It was a miracle, but one achieved at a horrific price. In her book, Sara's Children: The Destruction of Chmielnik, San Diego journalist Suzan Hagstrom recounts the story of five members of a Jewish family who survived Nazi slave labour camps.
"I just saw their story as a footnote of hope and (felt) it should be recorded. Each story of survival out of this time is completely amazing," Hagstrom says.
She will be at the Jewish Community Centre in London tomorrow for a book reading and sale.
She first heard of the Garfinkel family in 1990 when she was a business reporter at the Orlando Sentinel in Florida. The paper had a weekend magazine for which reporters could write on their own time.
Hagstrom proposed an article on a Holocaust museum in the city. "What is a Holocaust museum doing in Orlando next to Walt Disney World and SeaWorld and Orlando's reputation as a vacation getaway?" she asked.
Museum staff introduced her to Helen Garfinkel Greenspun, a volunteer who did public speaking on her experiences as a Polish Jew during the Second World War.
Not only had Helen survived labour camps, death marches and death camps, but so had her sisters Bela, Sonia and Regina and her brother Nathan.
"I was quite amazed by that because it's a fairly rare occurrence in that time of history," Hagstrom says.
Many survivors came out of the camps to discover they were the only one left in their family. Even the Garfinkels lost their parents and a younger brother and sister to the gas chambers.
The Garfinkels had lived in the town of Chmielnik, Poland. In 1942, the occupying Nazis sent the town's Jewish teens and young adults to labour camps, while children and older adults were shipped to death camps.
Regina, 12, was supposed to die. But during the roundup, the Nazis didn't believe the blond-haired girl was Jewish and sent her away.
She was later put in a labour camp with Bela, 21, who fought for her own survival to protect her little sister.
Helen, Sonia and Nathan -- aged 15, 19 and 22 -- went to a different labour camp.
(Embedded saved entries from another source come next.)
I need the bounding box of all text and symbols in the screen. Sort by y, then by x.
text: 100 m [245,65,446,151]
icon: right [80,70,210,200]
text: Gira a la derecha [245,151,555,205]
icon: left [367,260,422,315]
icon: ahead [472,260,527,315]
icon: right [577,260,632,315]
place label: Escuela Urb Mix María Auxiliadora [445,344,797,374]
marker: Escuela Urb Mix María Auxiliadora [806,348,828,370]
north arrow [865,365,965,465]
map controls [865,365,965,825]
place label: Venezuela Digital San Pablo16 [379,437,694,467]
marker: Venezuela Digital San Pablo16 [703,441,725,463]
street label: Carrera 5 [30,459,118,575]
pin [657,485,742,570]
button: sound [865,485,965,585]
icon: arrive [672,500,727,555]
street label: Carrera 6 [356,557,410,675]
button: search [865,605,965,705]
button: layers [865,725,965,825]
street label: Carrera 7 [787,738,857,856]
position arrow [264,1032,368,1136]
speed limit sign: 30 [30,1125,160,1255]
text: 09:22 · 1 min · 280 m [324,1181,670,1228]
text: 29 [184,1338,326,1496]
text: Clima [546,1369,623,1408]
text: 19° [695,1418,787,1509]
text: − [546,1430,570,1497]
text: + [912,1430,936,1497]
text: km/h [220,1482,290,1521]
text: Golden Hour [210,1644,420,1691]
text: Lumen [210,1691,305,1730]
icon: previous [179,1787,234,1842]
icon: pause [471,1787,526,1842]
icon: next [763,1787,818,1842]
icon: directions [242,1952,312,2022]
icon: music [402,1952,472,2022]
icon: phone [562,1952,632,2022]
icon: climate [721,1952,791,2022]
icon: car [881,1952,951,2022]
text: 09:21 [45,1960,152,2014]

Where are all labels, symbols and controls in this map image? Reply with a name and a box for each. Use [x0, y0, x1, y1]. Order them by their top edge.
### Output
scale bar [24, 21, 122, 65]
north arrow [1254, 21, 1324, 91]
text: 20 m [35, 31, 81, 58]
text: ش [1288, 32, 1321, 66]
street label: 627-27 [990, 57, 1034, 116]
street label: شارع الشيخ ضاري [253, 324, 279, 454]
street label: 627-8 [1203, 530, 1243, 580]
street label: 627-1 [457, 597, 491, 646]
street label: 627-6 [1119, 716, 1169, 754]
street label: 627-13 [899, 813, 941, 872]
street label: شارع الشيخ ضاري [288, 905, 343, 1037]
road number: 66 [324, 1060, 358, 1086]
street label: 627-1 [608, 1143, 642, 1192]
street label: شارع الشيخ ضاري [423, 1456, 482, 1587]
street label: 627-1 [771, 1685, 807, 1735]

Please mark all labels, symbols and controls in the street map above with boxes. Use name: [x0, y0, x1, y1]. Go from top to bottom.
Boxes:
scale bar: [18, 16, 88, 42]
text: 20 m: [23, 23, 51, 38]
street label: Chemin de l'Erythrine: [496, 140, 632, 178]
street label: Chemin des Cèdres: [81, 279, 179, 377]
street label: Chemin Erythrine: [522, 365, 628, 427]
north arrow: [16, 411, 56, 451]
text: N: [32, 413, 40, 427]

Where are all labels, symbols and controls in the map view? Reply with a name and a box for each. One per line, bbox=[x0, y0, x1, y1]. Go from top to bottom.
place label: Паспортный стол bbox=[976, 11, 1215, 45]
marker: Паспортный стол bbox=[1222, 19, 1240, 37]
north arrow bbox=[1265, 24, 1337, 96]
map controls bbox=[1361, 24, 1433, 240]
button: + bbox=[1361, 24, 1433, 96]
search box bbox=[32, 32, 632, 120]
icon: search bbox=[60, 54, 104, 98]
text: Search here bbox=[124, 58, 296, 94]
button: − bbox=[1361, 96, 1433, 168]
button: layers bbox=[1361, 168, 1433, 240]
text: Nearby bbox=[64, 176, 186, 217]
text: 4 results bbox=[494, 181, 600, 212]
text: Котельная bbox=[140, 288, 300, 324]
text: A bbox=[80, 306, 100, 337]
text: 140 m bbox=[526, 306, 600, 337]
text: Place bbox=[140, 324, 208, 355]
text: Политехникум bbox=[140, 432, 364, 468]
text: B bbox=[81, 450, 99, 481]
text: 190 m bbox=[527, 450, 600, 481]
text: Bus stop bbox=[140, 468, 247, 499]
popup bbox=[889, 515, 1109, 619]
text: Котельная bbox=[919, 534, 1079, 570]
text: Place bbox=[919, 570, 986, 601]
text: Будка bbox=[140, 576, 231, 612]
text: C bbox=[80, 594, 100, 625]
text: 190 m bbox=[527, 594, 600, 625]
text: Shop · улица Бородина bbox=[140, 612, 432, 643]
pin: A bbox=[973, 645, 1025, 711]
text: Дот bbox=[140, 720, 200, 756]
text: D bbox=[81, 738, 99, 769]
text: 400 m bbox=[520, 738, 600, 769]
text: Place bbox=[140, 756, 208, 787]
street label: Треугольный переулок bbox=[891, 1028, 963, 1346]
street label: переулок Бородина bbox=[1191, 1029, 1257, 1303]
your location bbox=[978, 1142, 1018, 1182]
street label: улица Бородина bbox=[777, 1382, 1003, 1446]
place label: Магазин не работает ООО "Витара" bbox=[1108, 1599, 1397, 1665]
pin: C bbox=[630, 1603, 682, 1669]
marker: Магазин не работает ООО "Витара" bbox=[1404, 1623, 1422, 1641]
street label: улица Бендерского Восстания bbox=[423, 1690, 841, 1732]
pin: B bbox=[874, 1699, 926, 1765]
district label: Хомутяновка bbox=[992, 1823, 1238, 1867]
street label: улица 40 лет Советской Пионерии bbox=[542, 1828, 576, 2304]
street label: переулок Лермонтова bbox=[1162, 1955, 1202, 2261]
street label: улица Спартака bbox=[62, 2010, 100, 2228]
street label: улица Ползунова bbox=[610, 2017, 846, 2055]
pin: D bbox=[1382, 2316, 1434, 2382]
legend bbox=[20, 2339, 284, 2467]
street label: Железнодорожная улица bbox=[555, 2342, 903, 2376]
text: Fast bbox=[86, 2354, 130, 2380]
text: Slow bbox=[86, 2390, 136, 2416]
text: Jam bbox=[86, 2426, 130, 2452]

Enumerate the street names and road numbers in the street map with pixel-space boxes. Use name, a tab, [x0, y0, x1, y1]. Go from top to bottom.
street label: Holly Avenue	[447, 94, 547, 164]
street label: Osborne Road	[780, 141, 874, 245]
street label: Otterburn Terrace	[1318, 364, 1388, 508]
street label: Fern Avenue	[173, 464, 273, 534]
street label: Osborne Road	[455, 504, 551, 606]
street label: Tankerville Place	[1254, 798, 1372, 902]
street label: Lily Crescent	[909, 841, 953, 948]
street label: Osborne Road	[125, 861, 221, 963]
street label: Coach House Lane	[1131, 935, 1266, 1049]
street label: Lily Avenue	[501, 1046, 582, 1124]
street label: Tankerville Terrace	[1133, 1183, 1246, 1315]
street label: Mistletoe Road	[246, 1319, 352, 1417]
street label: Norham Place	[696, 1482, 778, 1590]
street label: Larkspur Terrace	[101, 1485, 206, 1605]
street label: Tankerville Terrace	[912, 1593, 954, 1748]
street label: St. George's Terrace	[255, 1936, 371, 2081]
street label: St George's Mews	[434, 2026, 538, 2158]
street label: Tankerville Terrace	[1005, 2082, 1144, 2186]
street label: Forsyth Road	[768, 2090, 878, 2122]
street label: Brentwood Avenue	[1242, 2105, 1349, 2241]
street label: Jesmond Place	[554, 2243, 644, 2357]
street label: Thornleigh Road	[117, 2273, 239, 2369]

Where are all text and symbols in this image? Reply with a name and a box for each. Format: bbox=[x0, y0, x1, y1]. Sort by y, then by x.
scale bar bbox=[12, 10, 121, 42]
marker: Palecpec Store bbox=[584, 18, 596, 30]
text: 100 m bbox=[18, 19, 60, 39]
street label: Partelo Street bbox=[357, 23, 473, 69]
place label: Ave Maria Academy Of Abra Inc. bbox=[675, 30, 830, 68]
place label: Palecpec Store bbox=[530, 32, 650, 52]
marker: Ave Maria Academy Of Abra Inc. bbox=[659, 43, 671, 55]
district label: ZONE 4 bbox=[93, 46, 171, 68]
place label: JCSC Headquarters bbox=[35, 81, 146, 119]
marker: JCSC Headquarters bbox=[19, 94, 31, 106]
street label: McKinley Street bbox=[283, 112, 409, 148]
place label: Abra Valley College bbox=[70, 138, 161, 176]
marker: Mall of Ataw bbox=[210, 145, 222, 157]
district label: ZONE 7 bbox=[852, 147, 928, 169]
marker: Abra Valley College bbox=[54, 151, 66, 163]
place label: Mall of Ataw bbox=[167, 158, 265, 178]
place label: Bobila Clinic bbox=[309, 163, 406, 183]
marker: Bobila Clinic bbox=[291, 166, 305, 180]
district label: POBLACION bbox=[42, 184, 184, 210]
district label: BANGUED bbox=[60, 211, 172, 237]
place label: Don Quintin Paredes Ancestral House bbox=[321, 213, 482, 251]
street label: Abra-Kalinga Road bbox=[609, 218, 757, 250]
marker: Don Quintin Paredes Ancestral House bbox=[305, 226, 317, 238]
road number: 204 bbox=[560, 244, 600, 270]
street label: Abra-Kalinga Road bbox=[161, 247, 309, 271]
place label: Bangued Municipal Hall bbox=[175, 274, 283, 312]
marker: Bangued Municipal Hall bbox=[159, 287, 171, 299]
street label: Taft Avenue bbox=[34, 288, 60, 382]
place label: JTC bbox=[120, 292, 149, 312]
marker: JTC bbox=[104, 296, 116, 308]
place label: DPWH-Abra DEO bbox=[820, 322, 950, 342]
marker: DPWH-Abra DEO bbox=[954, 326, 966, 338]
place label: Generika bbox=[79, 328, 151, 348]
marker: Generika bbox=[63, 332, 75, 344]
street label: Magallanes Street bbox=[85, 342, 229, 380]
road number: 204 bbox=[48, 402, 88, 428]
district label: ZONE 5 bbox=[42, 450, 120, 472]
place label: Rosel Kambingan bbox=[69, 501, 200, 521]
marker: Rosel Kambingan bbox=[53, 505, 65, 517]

Sonia fell ill, but Helen and Nathan displayed a powerful will to live and keep her alive.
After Sonia recovered, she became the healthiest of a weakened group and helped the others survive.
Yet in many instances, pure chance determined their fates.
Was it better to shrink into the background or be forward, walk or ride in a wagon, escape or stay captive?
"It was really so arbitrary and random whether anyone lived or died," Hagstrom says. "Although the Garfinkels realized helping each other made a difference for them, their conclusion was it was sheer luck they survived."
After the war, Helen and Bela, who died in 1997, moved to Orlando and Nathan, Sonia and Regina to the Detroit area.
After her magazine article on the museum was published, Hagstrom proposed to the Garfinkels that she write a book about them.
She expanded it by talking to people at an annual reunion in Florida of the few Jewish residents from Chmielnik who survived the Holocaust.
Some now live in Toronto, which brings Hagstrom there -- and to London -- to promote her book.
Like many writers, Hagstrom struggled to find a publisher. She says she was prepared to make photocopies of the manuscript and give them away to museums.
"It was a worthwhile project for my skills and I didn't want to look back and say, 'Did the Garfinkels meet another journalist who wanted to record their stories?' "
In the end, Sergeant Kirkland's Press, a tiny publisher based in in Spotsylvania, Va., picked it up. Hagstrom will also sell copies during her talk for $20 US.
IF YOU GO
What: Reading by Suzan Hagstrom, author of Sara's Children: The Destruction of Chmielnik
When: Tomorrow, 1:30 p.m.
Where: Jewish Community Centre, 536 Huron St.